The hugely unpopular and contested housing estate on windmill lane seem determined to push ahead before their planning permission expires on 3rd August despite having no legal access to the lane that will become the entrance.

The builders this week, using the Windmill car park as access and parking, pushed ahead to create the entrance despite numerous events stacking ups against them.

The housing estate which has been protested from its inception is accessible only between a narrow gap between two listed buildings. Grade II listed Foxgrove House and the Grade II listed Windmill pub .

The narrow gap, which borders the basements of both properties is highly unsuitable for the site traffic and also the extra cars that the properties would bring.

This entrance is also part of the Hollingbourne Conservation area, to preserve the historical nature of the ancient Village.

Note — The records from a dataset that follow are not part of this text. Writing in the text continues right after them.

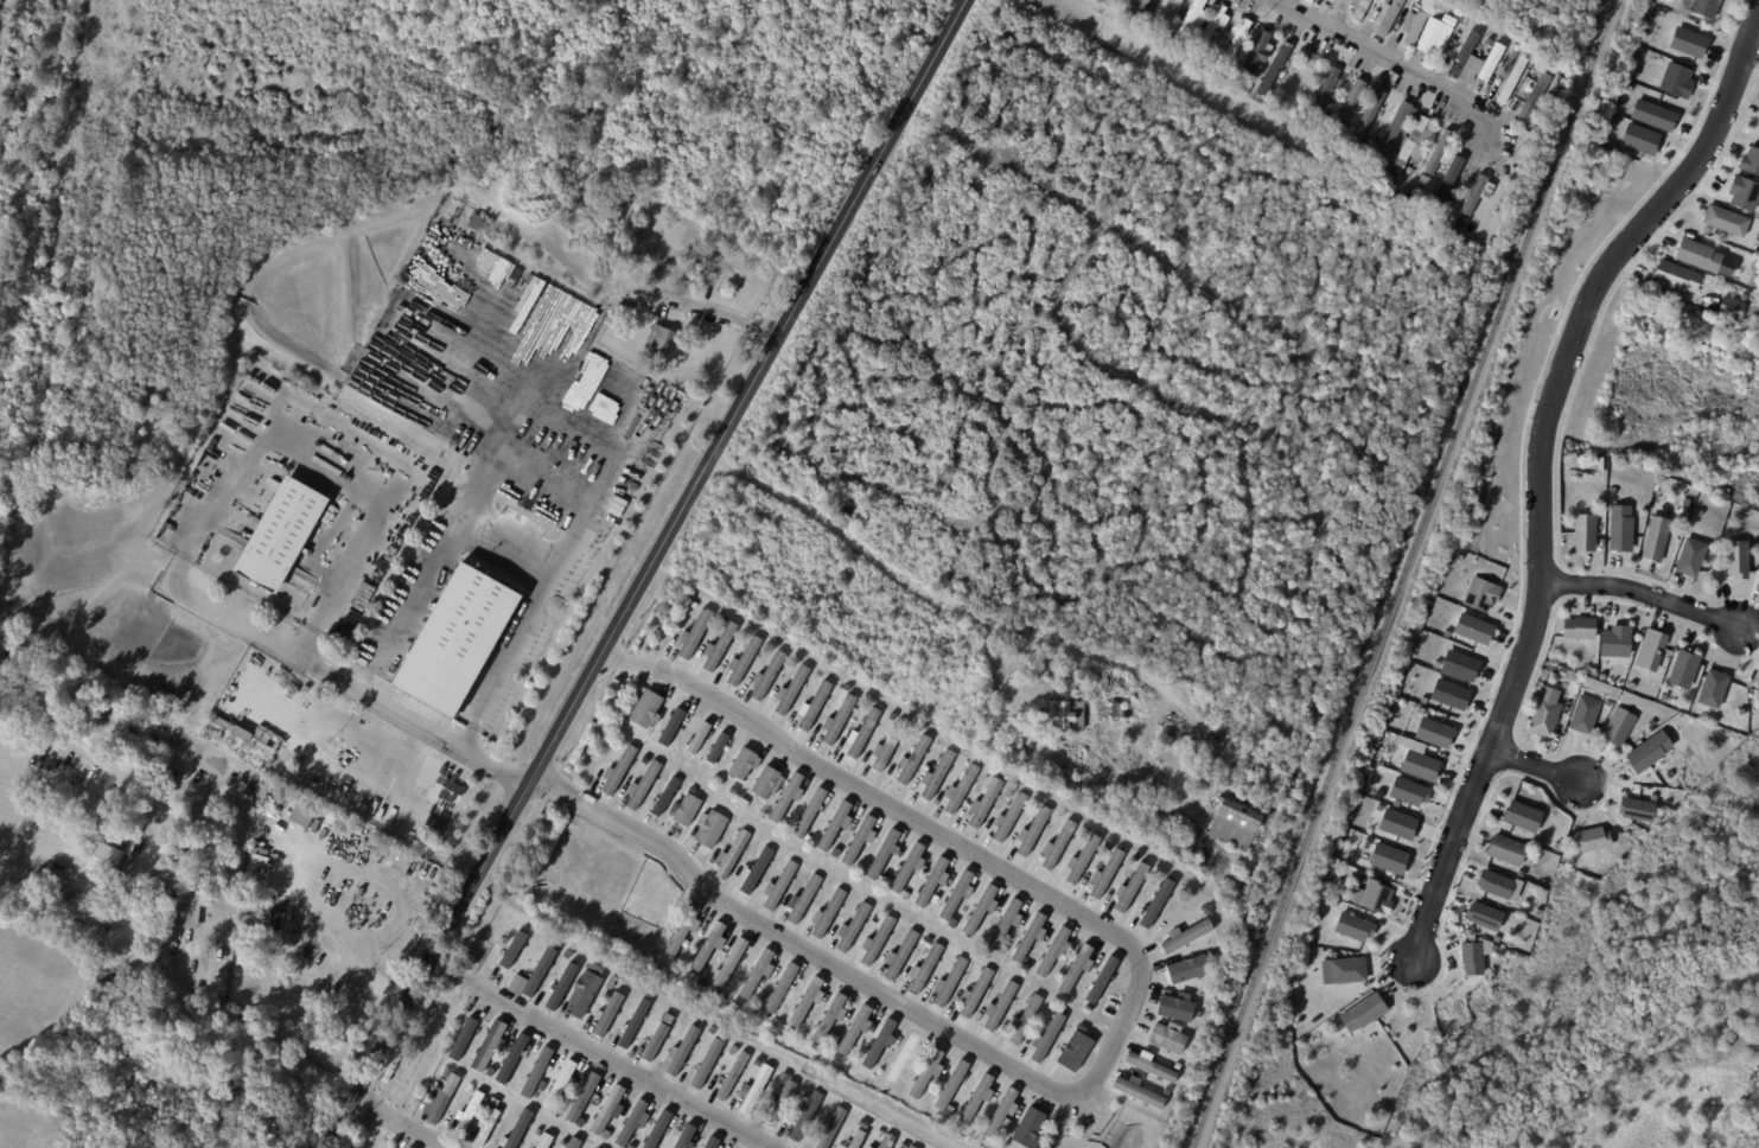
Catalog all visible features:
building: (1117, 0)
building: (1308, 1)
building: (1106, 2)
building: (1359, 8)
building: (1137, 9)
building: (1703, 9)
building: (1162, 13)
building: (1389, 17)
building: (1190, 20)
building: (1462, 21)
building: (1209, 27)
building: (1426, 27)
building: (1416, 30)
building: (1237, 39)
building: (1440, 40)
building: (1487, 42)
building: (1687, 42)
building: (1257, 50)
building: (1462, 54)
building: (1511, 57)
building: (1310, 60)
road: (1392, 62)
building: (1490, 63)
building: (1274, 68)
building: (1511, 79)
building: (1675, 79)
building: (1325, 90)
building: (1533, 98)
building: (1350, 105)
building: (1373, 107)
building: (1652, 115)
building: (1397, 122)
building: (1757, 123)
building: (1412, 138)
building: (1639, 138)
building: (1439, 152)
building: (1750, 160)
building: (1395, 169)
building: (1448, 181)
building: (1743, 193)
building: (1477, 194)
building: (1724, 220)
building: (480, 222)
building: (1672, 233)
building: (1697, 255)
building: (1675, 277)
building: (1744, 297)
building: (1730, 307)
road: (696, 310)
building: (494, 329)
building: (662, 339)
building: (615, 364)
road: (1539, 466)
building: (1684, 508)
building: (1619, 527)
building: (1584, 533)
building: (280, 537)
building: (1655, 539)
building: (1757, 541)
road: (500, 547)
building: (1689, 557)
building: (1737, 560)
road: (643, 574)
railway: (1393, 574)
building: (1758, 581)
building: (1480, 594)
road: (1643, 595)
road: (950, 612)
building: (1472, 628)
building: (1577, 630)
building: (693, 634)
building: (457, 639)
building: (1613, 641)
building: (718, 647)
building: (1649, 649)
building: (742, 662)
building: (1459, 665)
building: (1682, 669)
building: (1592, 671)
building: (766, 676)
building: (1757, 681)
building: (1711, 688)
building: (790, 691)
road: (365, 692)
building: (1570, 692)
building: (58, 693)
building: (1449, 694)
building: (814, 707)
building: (645, 709)
building: (1112, 710)
building: (1583, 714)
building: (1064, 715)
building: (1543, 718)
building: (837, 720)
building: (672, 726)
building: (1618, 728)
building: (1433, 732)
building: (862, 733)
building: (697, 737)
building: (254, 740)
building: (887, 746)
building: (716, 747)
building: (1648, 752)
building: (1417, 761)
building: (911, 762)
building: (743, 764)
building: (1146, 767)
road: (1536, 767)
building: (618, 771)
building: (936, 776)
building: (764, 782)
building: (643, 785)
building: (959, 789)
building: (1407, 791)
building: (666, 796)
building: (786, 798)
building: (983, 805)
building: (1634, 807)
building: (685, 810)
building: (300, 814)
building: (808, 814)
building: (1521, 815)
building: (1072, 817)
building: (1009, 818)
building: (1397, 823)
building: (834, 827)
building: (1232, 827)
building: (709, 830)
building: (1031, 832)
building: (1588, 839)
building: (858, 841)
building: (1056, 849)
building: (1505, 851)
building: (833, 852)
building: (182, 853)
building: (731, 855)
building: (882, 855)
building: (1136, 856)
building: (106, 858)
building: (1387, 858)
building: (1082, 859)
building: (907, 869)
building: (752, 872)
building: (1106, 874)
building: (1355, 877)
building: (882, 879)
building: (932, 883)
building: (1493, 883)
building: (779, 886)
building: (1129, 889)
building: (956, 897)
building: (1376, 898)
building: (803, 899)
building: (1154, 900)
building: (187, 909)
building: (928, 910)
building: (980, 911)
building: (827, 914)
building: (1482, 915)
building: (953, 920)
building: (1005, 924)
building: (1353, 926)
building: (853, 927)
building: (683, 929)
building: (527, 933)
building: (1184, 937)
building: (1028, 939)
building: (877, 941)
building: (708, 946)
building: (1052, 952)
building: (533, 953)
building: (900, 955)
building: (511, 957)
building: (1471, 958)
building: (464, 959)
building: (732, 961)
building: (595, 968)
building: (924, 968)
building: (538, 969)
building: (1075, 969)
building: (1188, 970)
building: (1342, 970)
building: (281, 971)
building: (757, 973)
building: (1102, 979)
building: (609, 981)
building: (948, 982)
building: (516, 984)
building: (561, 985)
park: (35, 989)
building: (780, 989)
building: (714, 990)
building: (638, 992)
building: (975, 993)
building: (583, 994)
building: (736, 999)
building: (806, 1001)
building: (998, 1007)
building: (1108, 1007)
building: (1175, 1008)
building: (607, 1013)
road: (216, 1014)
building: (1197, 1014)
building: (1362, 1014)
building: (830, 1017)
building: (666, 1018)
building: (1024, 1020)
building: (587, 1023)
building: (630, 1028)
building: (786, 1028)
building: (1080, 1029)
building: (855, 1030)
road: (1114, 1035)
building: (463, 1038)
building: (1048, 1038)
building: (1167, 1038)
building: (880, 1042)
building: (655, 1043)
building: (487, 1046)
building: (682, 1051)
building: (1074, 1052)
road: (600, 1055)
building: (903, 1057)
building: (513, 1060)
building: (707, 1063)
building: (1150, 1066)
building: (548, 1071)
building: (443, 1072)
building: (536, 1073)
building: (926, 1073)
building: (579, 1074)
park: (1512, 1074)
building: (732, 1078)
building: (572, 1083)
building: (953, 1084)
building: (559, 1086)
building: (466, 1089)
building: (754, 1090)
building: (884, 1090)
building: (1137, 1092)
building: (1166, 1092)
building: (806, 1094)
building: (437, 1098)
building: (583, 1098)
building: (977, 1098)
building: (782, 1105)
building: (947, 1110)
building: (608, 1112)
building: (652, 1112)
building: (1001, 1112)
building: (467, 1113)
building: (806, 1117)
road: (401, 1122)
park: (31, 1123)
building: (580, 1123)
building: (633, 1123)
building: (1086, 1123)
building: (865, 1124)
building: (486, 1126)
building: (507, 1127)
building: (516, 1128)
building: (834, 1128)
building: (1027, 1128)
building: (535, 1131)
building: (661, 1131)
building: (686, 1137)
building: (606, 1138)
building: (859, 1139)
building: (545, 1141)
building: (889, 1141)
building: (562, 1142)
building: (574, 1143)
building: (713, 1143)
building: (905, 1145)
building: (628, 1146)
building: (407, 1147)
building: (869, 1147)
building: (915, 1147)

The developers have also failed to pause despite the parish council unanimously voting against being satisfied with their respite survey and the discovery of items of specific interest in the recent archeological survey.

“The evaluation has demonstrated the survival of locally and potentially regionally significant archaeological remains in the form of probable Anglo-Saxon burials in a restricted area of the site. The burials were left in situ. One contained a spearhead which was recovered. They cannot be definitively dated but might be of prehistoric date. All the features probably relate to a settlement sites in the vicinity.  It is suggested that, generally, the proposed development will have an overall high impact on the archaeological resource in the area.”

Architect Guy Osborne based in Harrietsham who claims on his website that “We obtain planning for your land” has commissioned the builders to begin work, yet the land is owned by a  Hollingbourne resident.